An opportunity currently presents itself for states of the eastern Mediterranean to chart a path forward towards greater regional cooperation, thus establishing a foundation that can potentially usher the region towards a future of greater economic prosperity, stability and – eventually – peace. The key to constructing such a foundation is enhancing confidence among regional states through a process of political dialogue that is premised on envisioning the eastern Mediterranean as a “shared region”.

Towards that end, participants of the Eastern Mediterranean Initiative propose the establishment of a regional forum that would be known as the Eastern Mediterranean Conference for Cooperation (EMCC) and based on the principles of the UN Charter. This forum or framework would provide a multilateral platform for the peaceful resolution of disputes in order to build a foundation for confidence-building and to prevent, mitigate and, it is hoped, fully resolve conflicts between/among its participating states. The nature and scope of such a process would evolve gradually over time through incremental steps designed to enhance trust and thus advance the legitimacy of the framework as a whole.

The rationale for the establishment of the EMCC builds on previous initiatives for the Mediterranean, namely the Euro-Mediterranean Partnership, the Union for the Mediterranean and the European Neighbourhood Policy.
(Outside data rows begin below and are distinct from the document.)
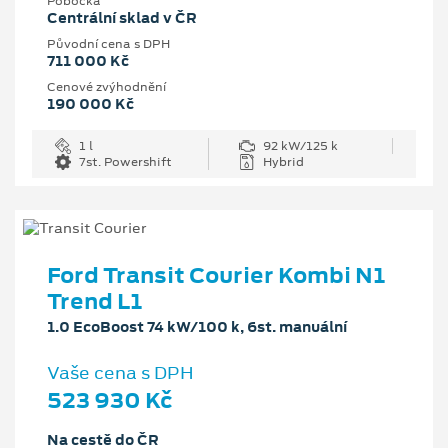
Pobočka
Centrální sklad v ČR
Původní cena s DPH
711 000 Kč
Cenové zvýhodnění
190 000 Kč
1 l
92 kW/125 k
7st. Powershift
Hybrid
Ford Transit Courier Kombi N1
Trend L1
1.0 EcoBoost 74 kW/100 k, 6st. manuální
Vaše cena s DPH
523 930 Kč
Na cestě do ČR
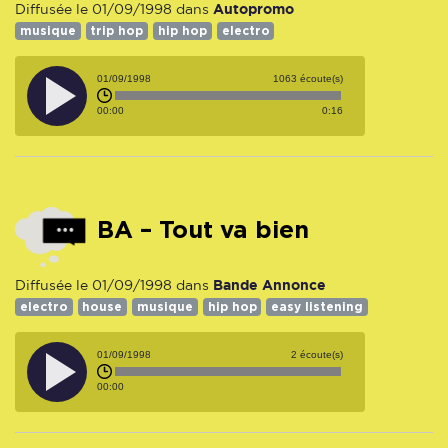
Autopromo
Diffusée le 01/09/1998 dans
musique
trip hop
hip hop
electro
01/09/1998
1063 écoute(s)
00:00
0:16
BA – Tout va bien
Bande Annonce
Diffusée le 01/09/1998 dans
electro
house
musique
hip hop
easy listening
01/09/1998
2 écoute(s)
00:00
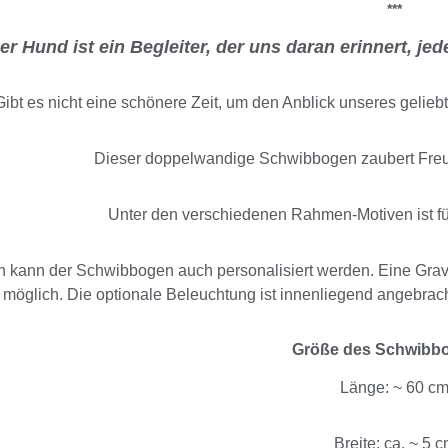
***
er Hund ist ein Begleiter, der uns daran erinnert, j
Gibt es nicht eine schönere Zeit, um den Anblick unseres gelie
Dieser doppelwandige Schwibbogen zaubert Fre
Unter den verschiedenen Rahmen-Motiven ist f
 kann der Schwibbogen auch personalisiert werden. Eine Gravu
möglich. Die optionale Beleuchtung ist innenliegend angebrach
Größe des Schwibb
Länge: ~ 60 c
Breite: ca. ~ 5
The inherent value of a forum for political dialogue for the eastern Mediterranean lies in establishing a platform for much-needed region-wide political dialogue, with the objective of building a foundation on which increasingly greater regional confidence and cooperation can be built. At the same time, establishing a forum for political dialogue is intended to provide the institutional basis that can give expression to an emerging eastern Mediterranean “shared region”, with the impetus for the forum emanating from within the region for the states and peoples of the region. Both of these aspects – the political nature of the dialogue and a focus on the eastern Mediterranean as a shared region – address what have been the glaring deficits of previous attempts at devising regional cooperative frameworks. 
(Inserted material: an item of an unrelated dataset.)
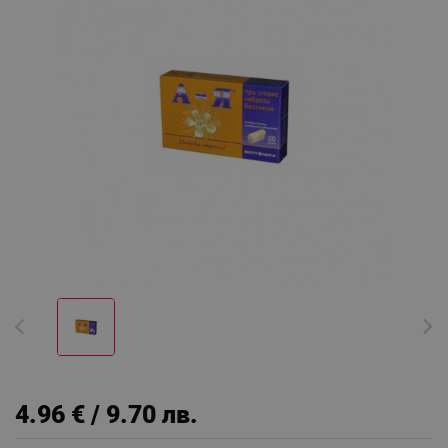
4.96 € / 9.70 лв.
Launched in 2020, the Eastern Mediterranean Initiative (EMI) is a track II dialogue process that brings together experts and former officials from around the Eastern Mediterranean region as well as external observers. Convened by the GCSP, the EMI aims to promote a peaceful and prosperous Eastern Mediterranean by building trust and understanding of shared interests. Its long-term ambition is to pave the way for structured cooperation and conflict prevention mechanisms.

Disclaimer: The views, information and opinions expressed in this publication are the author’s/authors’ own and do not necessarily reflect those of the GCSP or the members of its Foundation Council. The GCSP is not responsible for the accuracy of the information.